As a starter then – indeed as the single indigenous work in a programme filed under the RSNO’s Polska Scotland tag – this delightful Lutoslawski gem from the 1950s finds the emergent conductor, orchestra and music wholly at one. It’s a fine induction for the earnestly fastidious Gardolińska, whose associateship in recent years with the Bournemouth Symphony Orchestra has not gone unnoticed.

She brings a springlike freshness to Lutoslawski’s occasionally skittish suite, drawing infinite mood and colour from his limitless manipulation of the folk material. Those delicate lyrical strands, variously offset by Stravinskian rhythmic warfare or belligerent or woozy hints of jazz, forever stay refreshed by the persistent polytonal harmonies that spread an even spiciness throughout and give this music its exotic transparency.

The contrasting heft of Dvorak’s Symphony No 7, much more elemental in concept to the instant popularity of the Eighth and Ninth, isn’t so initially comfortable in Gardolińska’s hands. There’s a cumbersome stolidity that weighs down the initial outward journey, which lacks the inevitability pushing onwards and upwards to that first gloriously resolute legato melody. Too much maestoso; not enough allegro, perhaps.
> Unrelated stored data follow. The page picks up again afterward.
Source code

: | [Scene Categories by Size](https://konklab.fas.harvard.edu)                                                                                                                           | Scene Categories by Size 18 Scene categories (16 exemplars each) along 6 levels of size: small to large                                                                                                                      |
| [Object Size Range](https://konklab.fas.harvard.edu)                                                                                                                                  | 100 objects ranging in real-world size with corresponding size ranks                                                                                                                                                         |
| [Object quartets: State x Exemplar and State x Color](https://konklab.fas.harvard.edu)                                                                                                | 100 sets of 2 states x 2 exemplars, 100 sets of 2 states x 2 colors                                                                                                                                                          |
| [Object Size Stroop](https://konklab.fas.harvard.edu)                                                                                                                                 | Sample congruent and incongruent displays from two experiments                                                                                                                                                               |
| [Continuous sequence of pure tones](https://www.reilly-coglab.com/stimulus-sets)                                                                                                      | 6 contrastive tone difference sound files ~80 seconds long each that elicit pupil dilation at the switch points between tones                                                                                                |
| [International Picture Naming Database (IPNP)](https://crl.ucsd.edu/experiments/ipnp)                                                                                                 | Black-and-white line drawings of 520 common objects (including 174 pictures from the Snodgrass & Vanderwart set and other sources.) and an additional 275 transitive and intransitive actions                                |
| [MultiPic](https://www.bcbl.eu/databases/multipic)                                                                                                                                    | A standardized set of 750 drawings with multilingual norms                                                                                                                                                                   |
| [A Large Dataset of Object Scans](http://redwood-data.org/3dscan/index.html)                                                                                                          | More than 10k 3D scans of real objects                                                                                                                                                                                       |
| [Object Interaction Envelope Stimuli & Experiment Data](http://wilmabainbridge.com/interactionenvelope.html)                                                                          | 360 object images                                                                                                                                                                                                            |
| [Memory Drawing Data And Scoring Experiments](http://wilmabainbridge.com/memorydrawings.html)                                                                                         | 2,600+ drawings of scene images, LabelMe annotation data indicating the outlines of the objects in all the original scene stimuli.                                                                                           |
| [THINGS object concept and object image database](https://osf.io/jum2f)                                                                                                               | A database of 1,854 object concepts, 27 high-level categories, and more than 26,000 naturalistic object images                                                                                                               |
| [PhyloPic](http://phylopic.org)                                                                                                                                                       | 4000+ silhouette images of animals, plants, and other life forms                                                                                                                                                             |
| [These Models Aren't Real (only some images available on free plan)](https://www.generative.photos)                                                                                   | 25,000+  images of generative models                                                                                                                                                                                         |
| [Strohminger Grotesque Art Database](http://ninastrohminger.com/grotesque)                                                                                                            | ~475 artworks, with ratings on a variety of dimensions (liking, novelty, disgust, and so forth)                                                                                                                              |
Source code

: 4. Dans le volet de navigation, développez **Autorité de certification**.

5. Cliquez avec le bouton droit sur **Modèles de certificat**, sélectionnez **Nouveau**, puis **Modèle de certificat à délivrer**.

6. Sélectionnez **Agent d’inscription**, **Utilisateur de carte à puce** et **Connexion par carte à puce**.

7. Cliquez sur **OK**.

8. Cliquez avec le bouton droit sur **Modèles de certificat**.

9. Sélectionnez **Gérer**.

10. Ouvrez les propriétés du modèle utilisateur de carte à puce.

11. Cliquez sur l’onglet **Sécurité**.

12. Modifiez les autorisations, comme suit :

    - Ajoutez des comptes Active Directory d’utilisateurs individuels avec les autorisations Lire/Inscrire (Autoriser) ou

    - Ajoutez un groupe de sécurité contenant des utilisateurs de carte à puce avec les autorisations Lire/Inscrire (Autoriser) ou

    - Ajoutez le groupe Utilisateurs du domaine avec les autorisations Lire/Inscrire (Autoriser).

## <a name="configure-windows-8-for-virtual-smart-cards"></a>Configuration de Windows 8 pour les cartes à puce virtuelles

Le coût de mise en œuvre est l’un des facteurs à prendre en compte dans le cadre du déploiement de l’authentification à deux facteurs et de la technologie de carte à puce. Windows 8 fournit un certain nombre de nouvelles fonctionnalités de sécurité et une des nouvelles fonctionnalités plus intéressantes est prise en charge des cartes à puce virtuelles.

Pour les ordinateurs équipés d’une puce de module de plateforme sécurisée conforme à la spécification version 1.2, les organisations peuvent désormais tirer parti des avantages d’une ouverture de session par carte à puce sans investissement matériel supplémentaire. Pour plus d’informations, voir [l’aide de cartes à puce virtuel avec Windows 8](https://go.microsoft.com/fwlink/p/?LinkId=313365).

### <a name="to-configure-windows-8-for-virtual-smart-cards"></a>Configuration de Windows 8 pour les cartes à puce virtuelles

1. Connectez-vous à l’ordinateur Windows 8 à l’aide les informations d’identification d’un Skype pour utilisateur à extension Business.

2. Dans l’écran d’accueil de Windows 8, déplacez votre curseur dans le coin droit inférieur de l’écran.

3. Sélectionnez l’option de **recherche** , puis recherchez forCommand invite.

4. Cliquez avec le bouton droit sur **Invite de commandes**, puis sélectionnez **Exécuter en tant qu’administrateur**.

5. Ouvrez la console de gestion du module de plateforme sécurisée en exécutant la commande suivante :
It’s not long, though, before the cogs begin to align, and by the close of the opening movement there’s a sense we’re going places, even if the subdued calm of the final bars crave greater amplitude.

Gardolińska’s leisurely amble through the slow movement recalls the folkish hues of the Lutoslawski, with shapely intertwined soloing from all corners of the orchestra. The scherzo sensibly plays itself, and in the finale, the ignited, inexorable passion is more the force of nature it should have been in the very opening bars.

It’s interesting to see the chemistry between Gardolińska and the RSNO grow as the symphony progresses, even though this is a recorded performance. That alone sends a message that she’ll be very welcome back.